SOURCE TEXT:
I'm not defending the scientist guy

I'm just waiting for a little substance from you

All you have offered in terms of an argument against his findings thus far is 'that's stupid, he's stupid, you're stupid', seasoned with a few straw man arguments, logical fallacies and some references to sex with pigs

i just expected a bit more from you Cullion, as you are supposed to be Sociocide's resident smart guy

At the very least i expected a link to research that supported your point of view

Oh well

Harpy
1st June 15, 02:54 AM
Snake - in your quest to shoot down whatever doofa says, you dug yourself a hole to match his.

Üser Friendly
1st June 15, 03:01 AM
Snake's hole will never be as good as mine

Pie of Hate
1st June 15, 03:33 AM
I'm not defending the scientist guy

"Scientist Guy" has offered nothing to back up his claim. All he's done is offer a (stupid) public opinion.


I'm just waiting for a little substance from you

Meh


All you have offered in terms of an argument against his findings thus far is 'that's stupid, he's stupid, you're stupid', seasoned with a few straw man arguments, logical fallacies and some references to sex with pigs

Stay well away terms such as "Straw man" and "Logical fallacy". It wont end well. Pig fucking is all yours though.

The further away from education we can get people like this, the better.

Cullion
1st June 15, 03:33 AM
I'm not defending the scientist guy

I'm just waiting for a little substance from you

All you have offered in terms of an argument against his findings thus far is 'that's stupid, he's stupid, you're stupid', seasoned with a few straw man arguments, logical fallacies and some references to sex with pigs

That's not actually true though. I don't have to produce research supporting the status quo any more than you're obliged to provide research demonstrating that teaching children to wait their turn to speak, or to say please and thank you, is better for their social development. Your point boils down to 'a professor can say anything he likes that runs against common practice and common sense, and it immediately behooves everybody else to produce detailed scientific research proving him wrong'.. that's a nonsensical view.

His whole argument about erasers having some mental connection with shame or deliberately forgetting mistakes that inhibits learning to fix those mistakes is pure conjecture. It doesn't make sense on a very basic level. A child will only erase something that they already know is a mistake. It's the mistakes they *don't* erase because *they didn't see that it was wrong* which ought to be his focus.

That's why this idea is as stupid as teaching typing by removing the delete and backspace key.

Üser Friendly
1st June 15, 05:57 AM
"Scientist Guy" has offered nothing to back up his claim. All he's done is offer a (stupid) public opinion.

I expect he has reams of study to back up his claims. It is his job after all


That's not actually true though. I don't have to produce research supporting the status quo any more than you're obliged to provide research demonstrating that teaching children to wait their turn to speak, or to say please and thank you, is better for their social development. Your point boils down to 'a professor can say anything he likes that runs against common practice and common sense, and it immediately behooves everybody else to produce detailed scientific research proving him wrong'.. that's a nonsensical view.

SET TASK A:
Starting at the words "His whole argument" and stopping after "be his focus.", restate the forum thread with "conjecture" changed to "speculation".
SET TASK B:
Answer these questions from the forum thread:
(i) Which participant does the opening post call Sociocide's resident smart guy?
(ii) To what method of teaching typing does Cullion compare the professor's idea?
(iii) What reason does Üser Friendly give for expecting the scientist to have reams of study behind his claims?

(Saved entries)
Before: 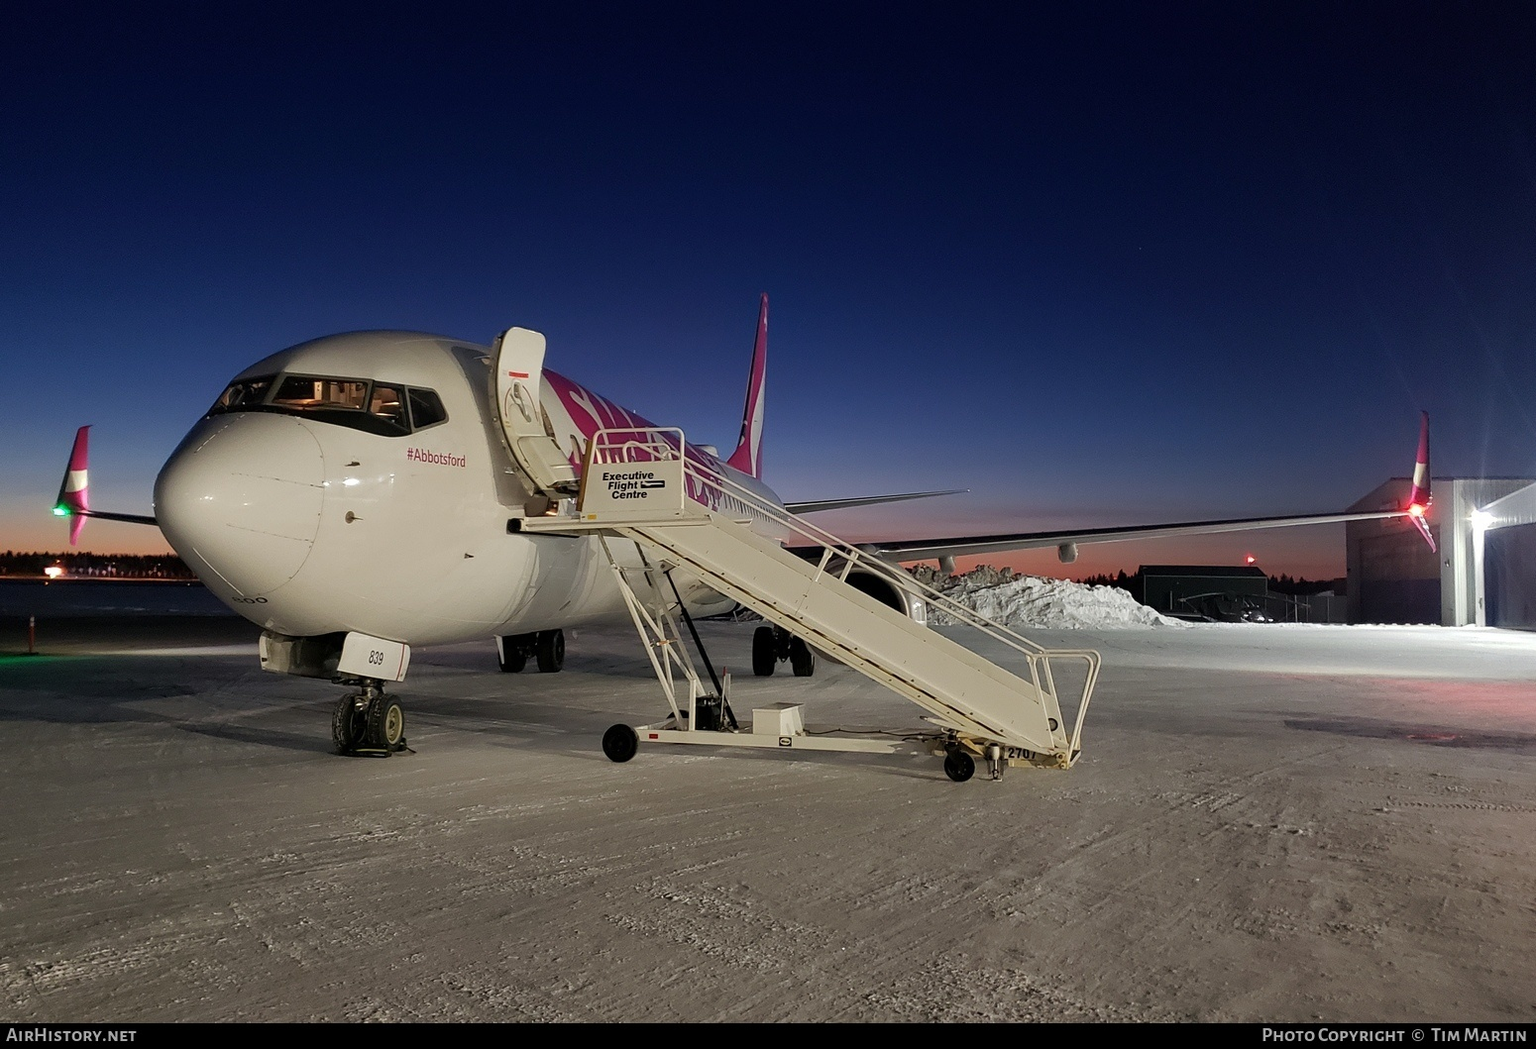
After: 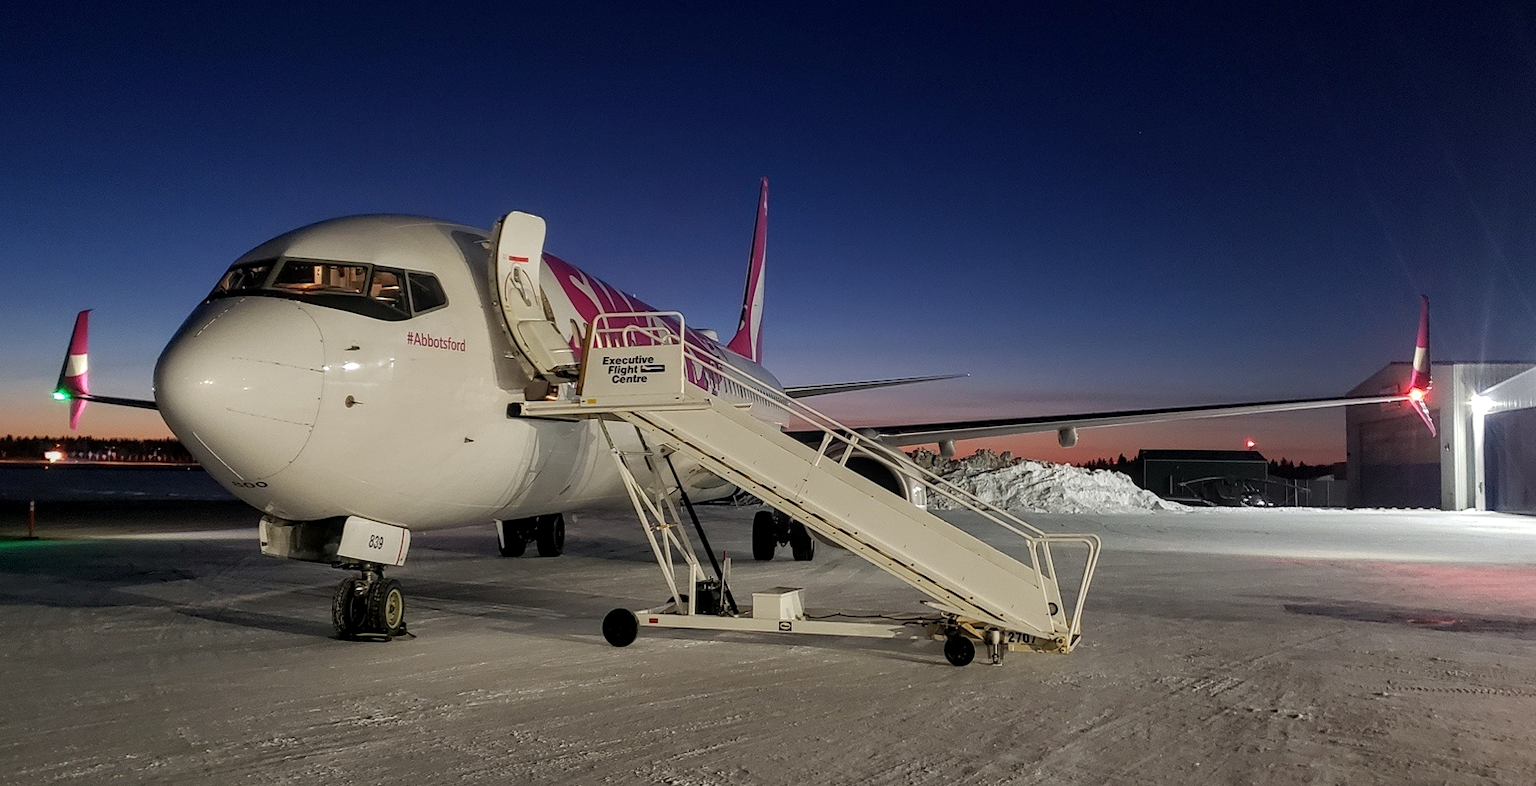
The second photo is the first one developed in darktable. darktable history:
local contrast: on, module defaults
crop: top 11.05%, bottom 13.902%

TASK RESULT A:
His whole argument about erasers having some mental connection with shame or deliberately forgetting mistakes that inhibits learning to fix those mistakes is pure speculation. It doesn't make sense on a very basic level. A child will only erase something that they already know is a mistake. It's the mistakes they *don't* erase because *they didn't see that it was wrong* which ought to be his focus.

TASK RESULT B:
(i) Cullion.
(ii) Teaching typing by removing the delete and backspace key.
(iii) It is his job.